Trump Introduces IRA Plan for Employees Without 401(k)s

President Donald Trump signed an executive order on Thursday to introduce a government-sponsored retirement plan for the estimated 56 million Americans who cannot access a 401(k) or equivalent at work.
The order directs the launch of a new website, TrumpIRA.gov, that will provide eligible workers with a path to building retirement savings. In particular, the executive order noted that small business workers, part-time workers, independent contractors and the self-employed “face unnecessary barriers to saving for retirement.”
Starting next January, workers without retirement plans will be able to use the platform to research and enroll in portable, “high-quality, low-cost, independent IRAs.” The program is modeled after MyRA, the government-sponsored retirement account program established in 2015 under President Barack Obama. The Treasury canceled the MyRA program in 2017 during President Trump’s first term.
This new project has a few notable differences from the MyRA system, however. The latter had a maximum balance of only $15,000 and savers could only invest in US Treasury bonds that earned a yield of around 2%.
Employees signing up for retirement accounts through a Trump IRA next year will have more options. The executive order said it would provide “low-cost investments similar to those offered to Federal employees in the Thrift Savings Plan.”
The Thrift Savings Plan, or TSP, works basically like a 401(k) plan for government employees and members of the military. It allows employees to invest in a small selection of diversified, low-cost funds, including passive index funds and target date funds.
One of the biggest selling points of TSP is its very low cost. Charge rates – which cover administrative and financial management costs – range from 0.057% to 0.09%. In contrast, expense ratios for 401(k) mutual funds are 0.29% by 2024, according to the Investment Company Institute, an industry trade association.
Trump’s order states that the “gross in” fee on funds offered in Trump IRAs will be capped at 0.15%.
Free money for some workers, but details are sparse
As with other programs like TrumpRx.gov and Trump Accounts, the executive order left some details to the Treasury Department and Congress to finalize.
At a press conference accompanying the signing, Trump said the new platform will include the Saver’s Match program established by the SECURE 2.0 Act in 2022. Starting next year, the program will replace the existing “savings credit” in the tax code with a 50% contribution equal to $1,000 to IRAs for eligible employees.
Currently, Saver’s Match is aimed specifically at low-wage workers.
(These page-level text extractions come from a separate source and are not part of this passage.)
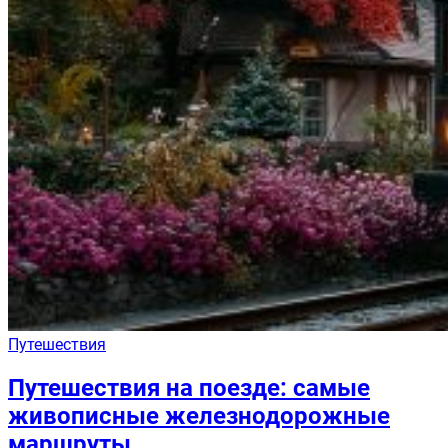
Путешествия
Путешествия на поезде: самые
живописные железнодорожные
маршруты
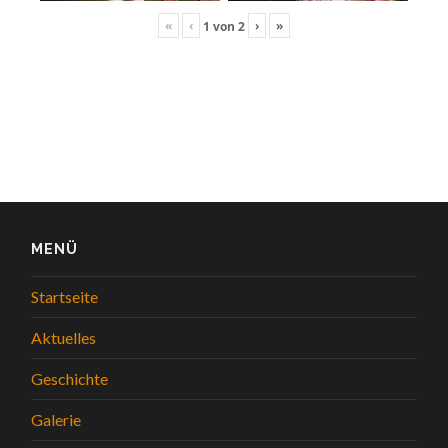
«
‹
›
»
1
von
2
MENÜ
Startseite
Aktuelles
Geschichte
Galerie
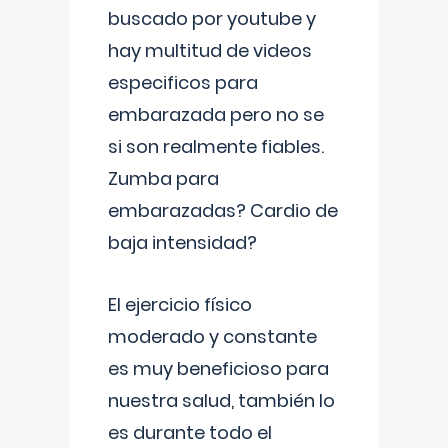
buscado por youtube y
hay multitud de videos
especificos para
embarazada pero no se
si son realmente fiables.
Zumba para
embarazadas? Cardio de
baja intensidad?
El ejercicio físico
moderado y constante
es muy beneficioso para
nuestra salud, también lo
es durante todo el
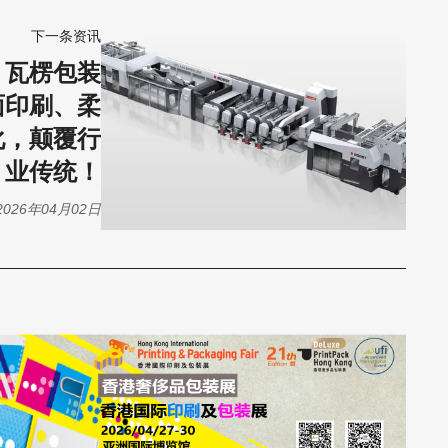
下一条资讯
丨瓦楞包装
面印刷、柔
化，颠覆行
业传统！
2026年04月02日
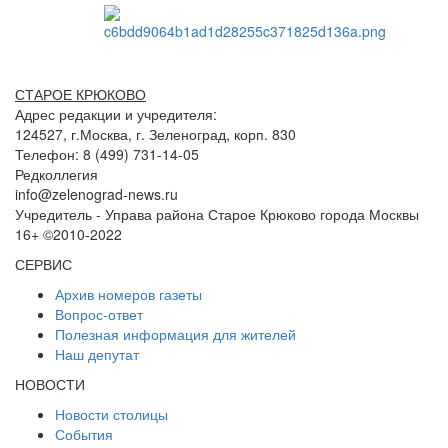
СТАРОЕ КРЮКОВО
Адрес редакции и учредителя:
124527, г.Москва, г. Зеленоград, корп. 830
Телефон: 8 (499) 731-14-05
Редколлегия
info@zelenograd-news.ru
Учредитель - Управа района Старое Крюково города Москвы
16+ ©2010-2022
СЕРВИС
Архив номеров газеты
Вопрос-ответ
Полезная информация для жителей
Наш депутат
НОВОСТИ
Новости столицы
События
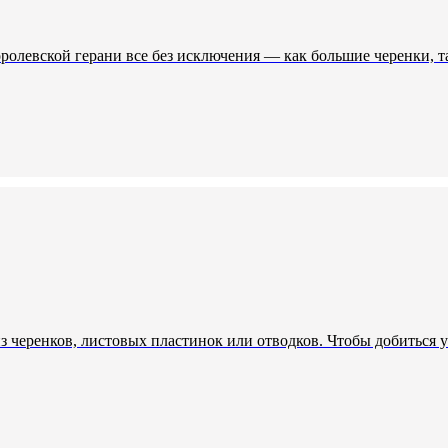
ролевской герани все без исключения — как большие черенки, т
 черенков, листовых пластинок или отводков. Чтобы добиться 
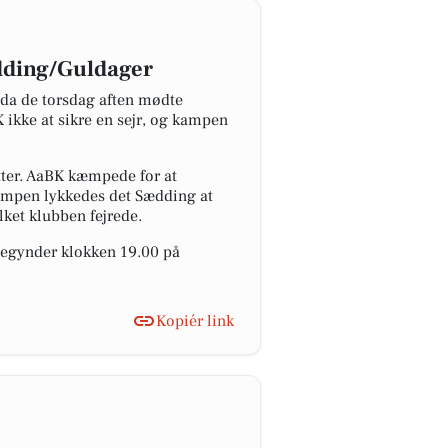
ædding/Guldager
 da de torsdag aften mødte
ikke at sikre en sejr, og kampen
tter. AaBK kæmpede for at
 kampen lykkedes det Sædding at
lket klubben fejrede.
begynder klokken 19.00 på
Kopiér link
A maximum of $1,000 is available for people earning up to $20,000 a year, while the benefit is reduced on an income-based scale that provides partial contributions for people earning up to $35,000.
And as with Trump Accounts, investment savings accounts that parents can open for children (and whose children born between Jan. 1, 2025, and Dec. 31, 2028 are eligible for a one-time $1,000 donation from the government), charities will be able to make contributions to employee accounts on their behalf.
The minimum wage raised doubts among many social media users, who pointed out that people earning less than $20,000 may struggle to contribute $2,000, the amount needed to get a full $1,000 match.
Others in the industry expressed more optimism, however. “A proposal that helps close the gap between those with employer-sponsored plans and those without is a meaningful step forward,” said Chris Spence, head of federal government relations and public policy at TIAA, in a statement.
When Trump first talked about the federal retirement plan in his State of the Union address earlier this year, Dan Doonan, executive director of the National Institute on Retirement Security, told Money that it was encouraging to see “broad, bipartisan support for expanding access to retirement savings.”
But how much of this plan can only be implemented by executive order remains to be seen. At a press conference Thursday, the president and director of the White House National Economic Council Kevin Hassett lobbied Congress to raise incomes to make more people eligible for the Saver’s Match. “To take it to the next level, we need congressional approval,” the president said.